### [Work to be completed]
Update the material below by changing every "scientific name" to "binomial name", and keep every other line unchanged.

##### Records supplied

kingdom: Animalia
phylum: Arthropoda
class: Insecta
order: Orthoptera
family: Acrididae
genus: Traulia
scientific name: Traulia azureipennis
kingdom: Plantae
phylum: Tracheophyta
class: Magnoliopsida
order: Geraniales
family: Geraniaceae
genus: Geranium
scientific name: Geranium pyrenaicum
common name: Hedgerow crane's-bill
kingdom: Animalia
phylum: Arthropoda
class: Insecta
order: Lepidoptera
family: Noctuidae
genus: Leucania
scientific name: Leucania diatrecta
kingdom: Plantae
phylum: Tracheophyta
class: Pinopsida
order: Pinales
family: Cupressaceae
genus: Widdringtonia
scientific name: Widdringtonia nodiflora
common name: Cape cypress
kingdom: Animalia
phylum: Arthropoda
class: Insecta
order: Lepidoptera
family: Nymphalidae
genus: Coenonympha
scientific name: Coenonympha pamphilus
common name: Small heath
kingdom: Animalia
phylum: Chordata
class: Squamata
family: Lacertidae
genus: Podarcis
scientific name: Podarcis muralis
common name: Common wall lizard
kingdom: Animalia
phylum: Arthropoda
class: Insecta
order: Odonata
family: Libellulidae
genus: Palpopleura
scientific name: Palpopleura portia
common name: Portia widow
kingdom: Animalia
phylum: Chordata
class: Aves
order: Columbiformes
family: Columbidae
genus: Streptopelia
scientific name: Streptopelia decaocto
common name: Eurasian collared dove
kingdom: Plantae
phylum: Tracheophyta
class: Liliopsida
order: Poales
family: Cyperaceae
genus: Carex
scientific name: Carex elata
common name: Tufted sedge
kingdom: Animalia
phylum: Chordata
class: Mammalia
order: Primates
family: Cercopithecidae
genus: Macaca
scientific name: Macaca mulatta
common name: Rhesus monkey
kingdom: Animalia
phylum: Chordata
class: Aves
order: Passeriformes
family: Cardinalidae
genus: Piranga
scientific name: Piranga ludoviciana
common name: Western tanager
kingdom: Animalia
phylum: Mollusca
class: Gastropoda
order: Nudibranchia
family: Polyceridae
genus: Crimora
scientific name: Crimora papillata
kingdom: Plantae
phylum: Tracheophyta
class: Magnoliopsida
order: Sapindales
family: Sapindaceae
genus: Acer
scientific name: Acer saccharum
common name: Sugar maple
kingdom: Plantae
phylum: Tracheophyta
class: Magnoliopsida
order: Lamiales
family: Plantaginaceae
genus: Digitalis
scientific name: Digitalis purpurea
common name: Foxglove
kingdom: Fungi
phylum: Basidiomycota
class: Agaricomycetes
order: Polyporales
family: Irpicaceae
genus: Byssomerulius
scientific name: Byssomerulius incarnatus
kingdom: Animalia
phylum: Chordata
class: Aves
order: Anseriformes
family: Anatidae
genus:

##########

### [Reply to the task]
kingdom: Animalia
phylum: Arthropoda
class: Insecta
order: Orthoptera
family: Acrididae
genus: Traulia
binomial name: Traulia azureipennis
kingdom: Plantae
phylum: Tracheophyta
class: Magnoliopsida
order: Geraniales
family: Geraniaceae
genus: Geranium
binomial name: Geranium pyrenaicum
common name: Hedgerow crane's-bill
kingdom: Animalia
phylum: Arthropoda
class: Insecta
order: Lepidoptera
family: Noctuidae
genus: Leucania
binomial name: Leucania diatrecta
kingdom: Plantae
phylum: Tracheophyta
class: Pinopsida
order: Pinales
family: Cupressaceae
genus: Widdringtonia
binomial name: Widdringtonia nodiflora
common name: Cape cypress
kingdom: Animalia
phylum: Arthropoda
class: Insecta
order: Lepidoptera
family: Nymphalidae
genus: Coenonympha
binomial name: Coenonympha pamphilus
common name: Small heath
kingdom: Animalia
phylum: Chordata
class: Squamata
family: Lacertidae
genus: Podarcis
binomial name: Podarcis muralis
common name: Common wall lizard
kingdom: Animalia
phylum: Arthropoda
class: Insecta
order: Odonata
family: Libellulidae
genus: Palpopleura
binomial name: Palpopleura portia
common name: Portia widow
kingdom: Animalia
phylum: Chordata
class: Aves
order: Columbiformes
family: Columbidae
genus: Streptopelia
binomial name: Streptopelia decaocto
common name: Eurasian collared dove
kingdom: Plantae
phylum: Tracheophyta
class: Liliopsida
order: Poales
family: Cyperaceae
genus: Carex
binomial name: Carex elata
common name: Tufted sedge
kingdom: Animalia
phylum: Chordata
class: Mammalia
order: Primates
family: Cercopithecidae
genus: Macaca
binomial name: Macaca mulatta
common name: Rhesus monkey
kingdom: Animalia
phylum: Chordata
class: Aves
order: Passeriformes
family: Cardinalidae
genus: Piranga
binomial name: Piranga ludoviciana
common name: Western tanager
kingdom: Animalia
phylum: Mollusca
class: Gastropoda
order: Nudibranchia
family: Polyceridae
genus: Crimora
binomial name: Crimora papillata
kingdom: Plantae
phylum: Tracheophyta
class: Magnoliopsida
order: Sapindales
family: Sapindaceae
genus: Acer
binomial name: Acer saccharum
common name: Sugar maple
kingdom: Plantae
phylum: Tracheophyta
class: Magnoliopsida
order: Lamiales
family: Plantaginaceae
genus: Digitalis
binomial name: Digitalis purpurea
common name: Foxglove
kingdom: Fungi
phylum: Basidiomycota
class: Agaricomycetes
order: Polyporales
family: Irpicaceae
genus: Byssomerulius
binomial name: Byssomerulius incarnatus
kingdom: Animalia
phylum: Chordata
class: Aves
order: Anseriformes
family: Anatidae
genus:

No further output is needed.